18 January 2010 – The President’s power to appoint the members of the Supreme Court, which is mandated, under Section 4(1) of Article VIII of the Constitution, to be exercised within 90 days from the occurrence of any vacancy, ceases, under Section 15, Article VII, for the period of two months immediately before the next presidential elections and up to the end of the incumbent president’s term, except for appointments to executive positions when continued vacancies therein will prejudice public service or endanger public safety.

It is as clear as day that the general rule is the power to appoint within 90 days from vacancy. The exception to the general rule is the cessation of said power to appoint for the period of starting with the two months prior to the presidential elections and ending upon to the expiration of the president’s term. The exception to the exception is permission to exercise the power to appoint, notwithstanding the onset of that period, only to executive positions when continued vacancies therein will prejudice public service or endanger public safety.

We reject arguments warning of the dangers of a period when there will be no Chief Justice from May 17 to June 30. Judicial power is vested in the entire court and not on the Chief Justice alone. Section 12 of the Judiciary Act, provides for the immediate devolution of the Chief Justice’s duties and powers upon the Associate Justice who is first in precedence until the vacancy is filled.

We thus also call on the members of the Judicial and Bar Council (JBC) not to submit to the President, from now until the period of prohibition sets in, any list from which the President may be tempted, if not induced, to make an appointment to the vacancy in the Chief Justice’s position that is not to happen until May 17, 2010. The JBC is an independent constitutional body and, as such, it must not succumb to the dictates of the President.

There will be no disruption of the process of dispensing justice if no Chief Justice sits during that short period.

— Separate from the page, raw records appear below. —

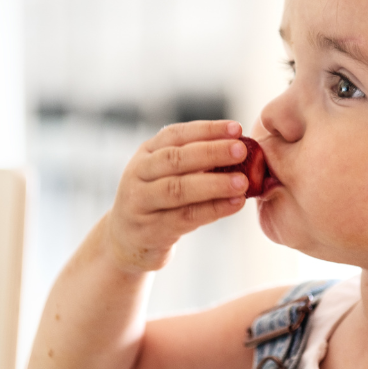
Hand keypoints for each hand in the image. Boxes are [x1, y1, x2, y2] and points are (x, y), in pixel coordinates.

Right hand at [105, 120, 249, 272]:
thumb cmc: (157, 202)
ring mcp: (140, 203)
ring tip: (242, 182)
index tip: (236, 128)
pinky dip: (212, 210)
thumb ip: (194, 162)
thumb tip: (239, 151)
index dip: (206, 130)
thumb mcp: (166, 175)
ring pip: (178, 189)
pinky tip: (235, 204)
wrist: (124, 240)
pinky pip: (184, 218)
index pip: (175, 135)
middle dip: (211, 152)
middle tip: (241, 151)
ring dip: (214, 184)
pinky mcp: (149, 231)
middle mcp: (138, 174)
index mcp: (146, 153)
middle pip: (175, 159)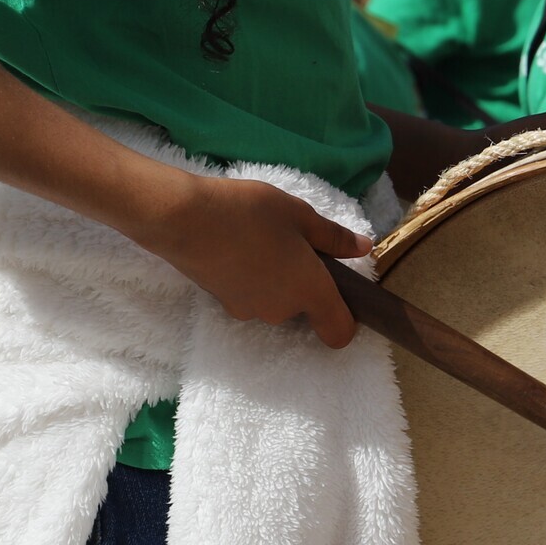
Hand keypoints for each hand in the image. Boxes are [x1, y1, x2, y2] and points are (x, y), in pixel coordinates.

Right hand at [126, 172, 371, 348]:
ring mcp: (249, 310)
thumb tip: (364, 247)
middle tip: (295, 244)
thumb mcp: (300, 215)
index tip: (344, 296)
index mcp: (310, 290)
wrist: (182, 219)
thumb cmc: (249, 212)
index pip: (339, 332)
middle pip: (305, 309)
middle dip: (304, 283)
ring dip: (276, 279)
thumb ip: (334, 237)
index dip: (347, 321)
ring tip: (263, 240)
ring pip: (276, 301)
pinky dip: (252, 278)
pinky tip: (240, 247)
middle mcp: (282, 310)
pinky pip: (251, 295)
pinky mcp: (223, 304)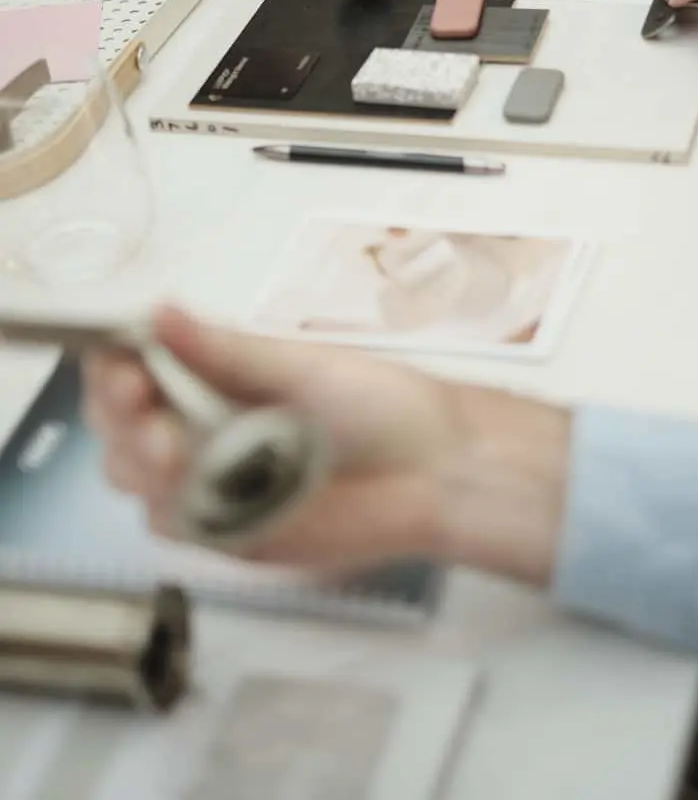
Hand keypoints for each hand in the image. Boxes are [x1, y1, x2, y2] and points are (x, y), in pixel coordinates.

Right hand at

In fact, it was not too long ago, in 1982, when two Supreme Court justices were abroad and those who were in the Philippines all resigned in the aftermath of the bar scandal that came to light in May of that year. From May 11 to May 14, 1998, there was not a single sitting justice of the Supreme Court in the country. And the country was none the worse for it.

Finally, we consider it totally misleading to argue that a Chief Justice is needed during the election year, to guard against the possibility of a president or vice president not being elected, or to have a full court to rule on election protests. Suffice it to say that under the Constitution the Chief Justice does not stand in the line of presidential succession. Moreover, the initial proceedings of an election protest occur at the lower courts and no election protest can, in the practical world, reach the Supreme Court in the short time from May 17 to June 30.

We call on Mrs. Gloria Macapagal-Arroyo to categorically state as soon as possible that she will not, from now until the end of her term, appoint, or consent to or tolerate any attempt to pave the way for her to appoint, the successor to Chief Justice Reynato Puno upon his retirement on May 17, 2010.